**Collected data:**
Content starts
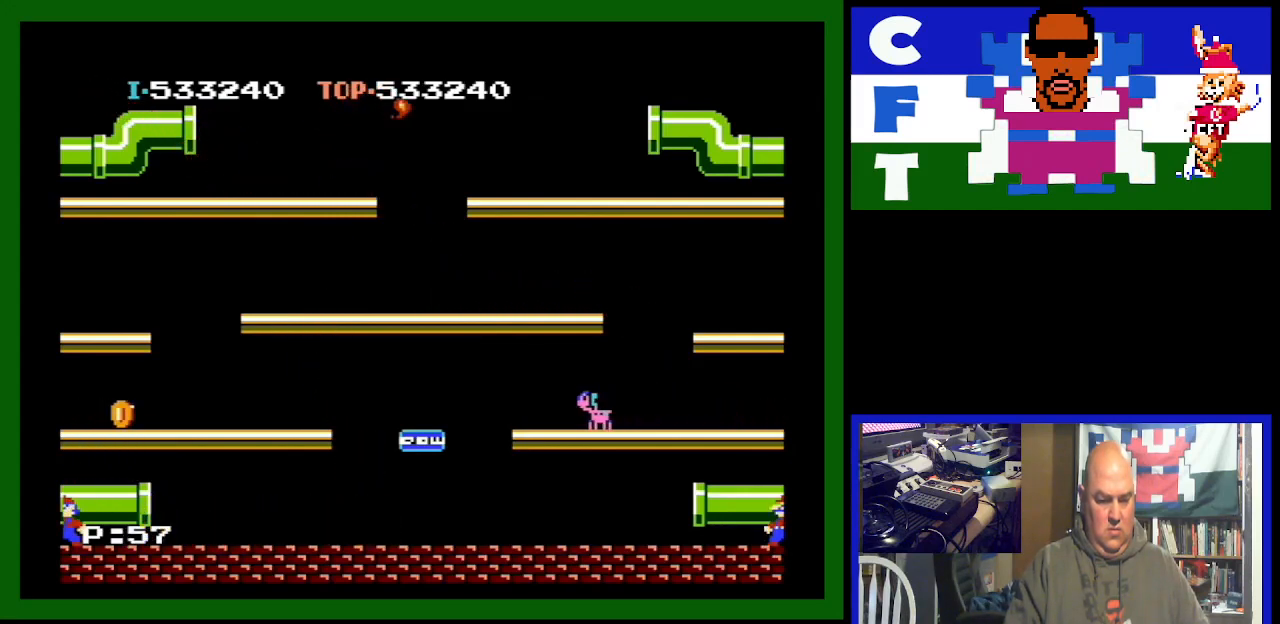
{"buttons": ["DPAD_RIGHT"], "events": [[433, "DPAD_RIGHT", "down"]]}
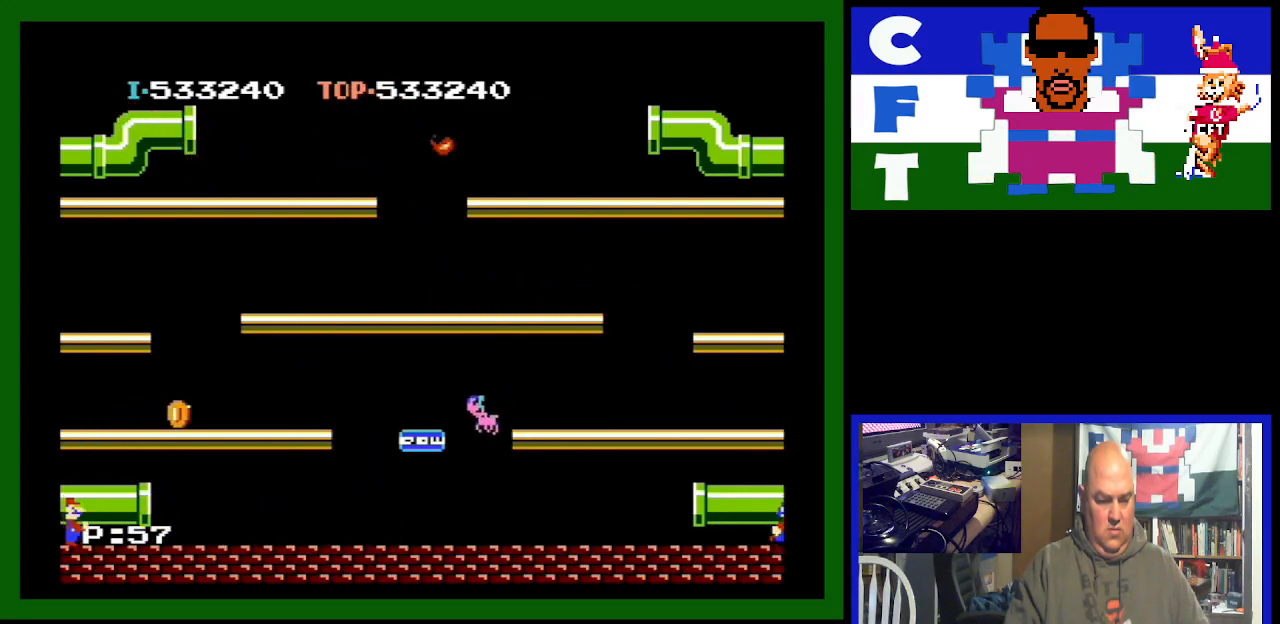
{"buttons": [], "events": [[167, "DPAD_RIGHT", "up"]]}
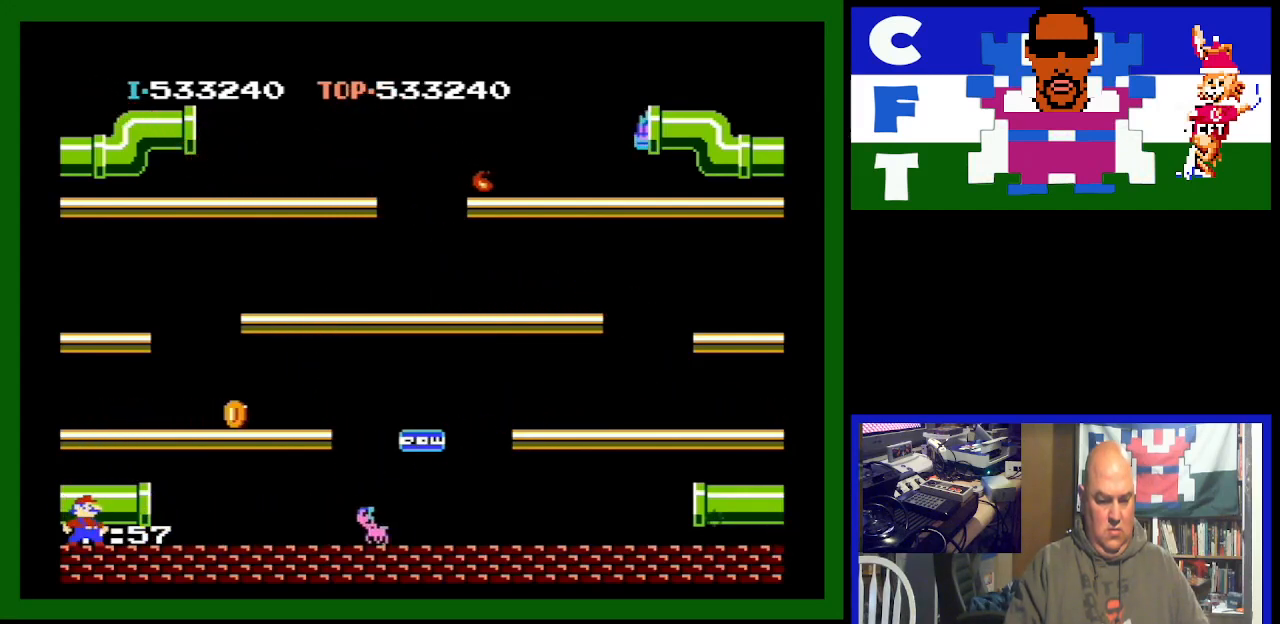
{"buttons": [], "events": [[33, "DPAD_LEFT", "down"], [167, "DPAD_LEFT", "up"]]}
Content ends
**What is expected:** When a picture appears in the material, please pass over it while retyping the rest exactly.

**Answer to this exercise:**
{"buttons": ["DPAD_RIGHT"], "events": [[433, "DPAD_RIGHT", "down"]]}
{"buttons": [], "events": [[167, "DPAD_RIGHT", "up"]]}
{"buttons": [], "events": [[33, "DPAD_LEFT", "down"], [167, "DPAD_LEFT", "up"]]}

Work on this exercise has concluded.